Asal tahu saja, melalui Peraturan Presiden (Perpres) No 191/2014 tentang Penyediaan Pendistribusian dan Harga Jual Eceran. Tahun ini, Pertamina mendapatkan penugasan penjualan BBM jenis Ron 88 seharga Rp 6.450 per liter. Menteri Jonan bilang, bahwa penugasan ke Pertamina itu sudah ditetapkan harganya sekian.
"Jadi nanti kita menunggu Pertamina, apa Pertamina mau mengusulkan itu lebih efisien atau tidak," terang Jonan, di Cilangkap, Jakarta Timur, Kamis (26/10).
Maka dari itu, Menteri Jonan menyerahkan kepada Pertamina apakah bisa menurunkan harga BBM jenis Ron 88 itu. Ia pun membolehkan apabila harga BBM jenis premium itu diturunkan Rp 6.100 per liter sama seperti harga Ron 89 milik SPBU VIVO.

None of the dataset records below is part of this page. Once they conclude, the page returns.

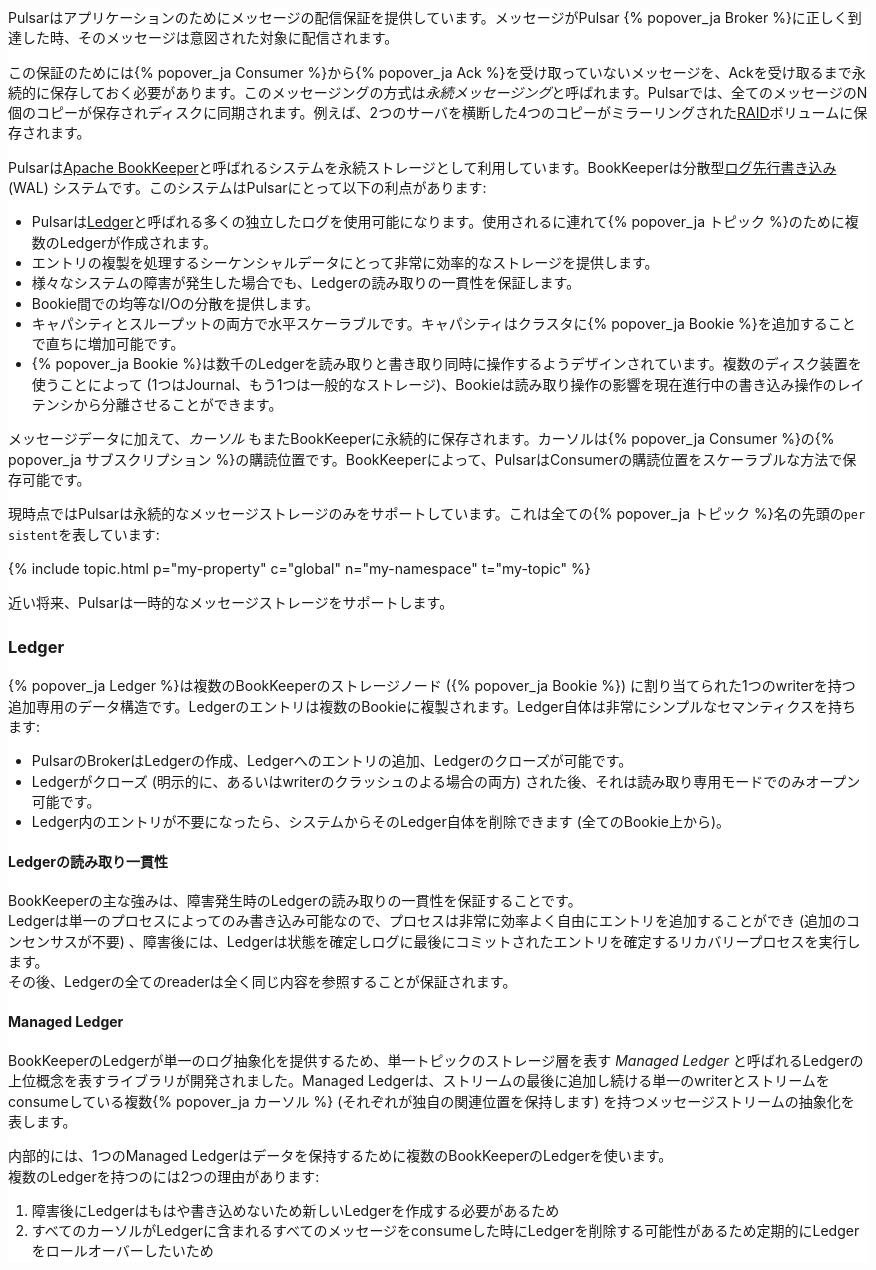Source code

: Pulsarはアプリケーションのためにメッセージの配信保証を提供しています。メッセージがPulsar {% popover_ja Broker %}に正しく到達した時、そのメッセージは意図された対象に配信されます。

この保証のためには{% popover_ja Consumer %}から{% popover_ja Ack %}を受け取っていないメッセージを、Ackを受け取るまで永続的に保存しておく必要があります。このメッセージングの方式は*永続メッセージング*と呼ばれます。Pulsarでは、全てのメッセージのN個のコピーが保存されディスクに同期されます。例えば、2つのサーバを横断した4つのコピーがミラーリングされた[RAID](https://ja.wikipedia.org/wiki/RAID)ボリュームに保存されます。

Pulsarは[Apache BookKeeper](http://bookkeeper.apache.org/)と呼ばれるシステムを永続ストレージとして利用しています。BookKeeperは分散型[ログ先行書き込み](https://ja.wikipedia.org/wiki/%E3%83%AD%E3%82%B0%E5%85%88%E8%A1%8C%E6%9B%B8%E3%81%8D%E8%BE%BC%E3%81%BF) (WAL) システムです。このシステムはPulsarにとって以下の利点があります:

* Pulsarは[Ledger](#ledger)と呼ばれる多くの独立したログを使用可能になります。使用されるに連れて{% popover_ja トピック %}のために複数のLedgerが作成されます。
* エントリの複製を処理するシーケンシャルデータにとって非常に効率的なストレージを提供します。
* 様々なシステムの障害が発生した場合でも、Ledgerの読み取りの一貫性を保証します。
* Bookie間での均等なI/Oの分散を提供します。
* キャパシティとスループットの両方で水平スケーラブルです。キャパシティはクラスタに{% popover_ja Bookie %}を追加することで直ちに増加可能です。
* {% popover_ja Bookie %}は数千のLedgerを読み取りと書き取り同時に操作するようデザインされています。複数のディスク装置を使うことによって (1つはJournal、もう1つは一般的なストレージ)、Bookieは読み取り操作の影響を現在進行中の書き込み操作のレイテンシから分離させることができます。

メッセージデータに加えて、*カーソル* もまたBookKeeperに永続的に保存されます。カーソルは{% popover_ja Consumer %}の{% popover_ja サブスクリプション %}の購読位置です。BookKeeperによって、PulsarはConsumerの購読位置をスケーラブルな方法で保存可能です。

現時点ではPulsarは永続的なメッセージストレージのみをサポートしています。これは全ての{% popover_ja トピック %}名の先頭の`persistent`を表しています:

{% include topic.html p="my-property" c="global" n="my-namespace" t="my-topic" %}

近い将来、Pulsarは一時的なメッセージストレージをサポートします。

### Ledger

{% popover_ja Ledger %}は複数のBookKeeperのストレージノード ({% popover_ja Bookie %}) に割り当てられた1つのwriterを持つ追加専用のデータ構造です。Ledgerのエントリは複数のBookieに複製されます。Ledger自体は非常にシンプルなセマンティクスを持ちます:

* PulsarのBrokerはLedgerの作成、Ledgerへのエントリの追加、Ledgerのクローズが可能です。
* Ledgerがクローズ (明示的に、あるいはwriterのクラッシュのよる場合の両方) された後、それは読み取り専用モードでのみオープン可能です。
* Ledger内のエントリが不要になったら、システムからそのLedger自体を削除できます (全てのBookie上から)。

#### Ledgerの読み取り一貫性

BookKeeperの主な強みは、障害発生時のLedgerの読み取りの一貫性を保証することです。  
Ledgerは単一のプロセスによってのみ書き込み可能なので、プロセスは非常に効率よく自由にエントリを追加することができ (追加のコンセンサスが不要) 、障害後には、Ledgerは状態を確定しログに最後にコミットされたエントリを確定するリカバリープロセスを実行します。  
その後、Ledgerの全てのreaderは全く同じ内容を参照することが保証されます。

#### Managed Ledger

BookKeeperのLedgerが単一のログ抽象化を提供するため、単一トピックのストレージ層を表す *Managed Ledger* と呼ばれるLedgerの上位概念を表すライブラリが開発されました。Managed Ledgerは、ストリームの最後に追加し続ける単一のwriterとストリームをconsumeしている複数{% popover_ja カーソル %} (それぞれが独自の関連位置を保持します) を持つメッセージストリームの抽象化を表します。

内部的には、1つのManaged Ledgerはデータを保持するために複数のBookKeeperのLedgerを使います。  
複数のLedgerを持つのには2つの理由があります:

1. 障害後にLedgerはもはや書き込めないため新しいLedgerを作成する必要があるため
2. すべてのカーソルがLedgerに含まれるすべてのメッセージをconsumeした時にLedgerを削除する可能性があるため定期的にLedgerをロールオーバーしたいため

Asal tahu saja, untuk tahap awal ini ada tiga varian jenis bahan bakar yang ditawarkan Vivo yakni Revvo 89 dengan Ron 89, Revvo 90 memiliki Ron 90 lalu Revvo 92 dengan Ron 92. Untuk Revvo 89 dibanderol dengan harga Rp 6.100 per liter , sementara untuk Revvo 90 dan 92 masing-masing dibanderol dengan harga Rp 7.500 per liter dan Rp 8.250 per liter .
Vice President Corporate Communication Pertamina, Adiatma Sarjito mengatakan, Pertamina menerima dengan tangan terbuka dengan persaingan yang adil. Jadi kehadiran pesaing baru tidak masalah bagi Pertamina.
"Masalahnya adalah mengapa sekarang diizinkan pesaing menjual Premium 88 di tempat-tempat gemuk tanpa ada treat off seimbang untuk juga melayani Non Jawa-Madura-Bali (Jamali)," kata Adiatma, Kamis (26/10).
Dry Gasoline 88 sudah menjadi target bersama dengan pemerintah khususnya Kementerian ESDM untuk dihapus karena isu kebutuhan mesin otomotif dan isu baku mutu lingkungan. "Kalau ini dibiarkan maka akan sangat merugikan Pertamina (beban distribusi Premium 88 yang merugi) dan hanya memberikan rente ekonomi ke segelintir pemegang Izin Usaha Niaga Umum (INU). Pertamina jelas menolak ketidakadilan," tandasnya.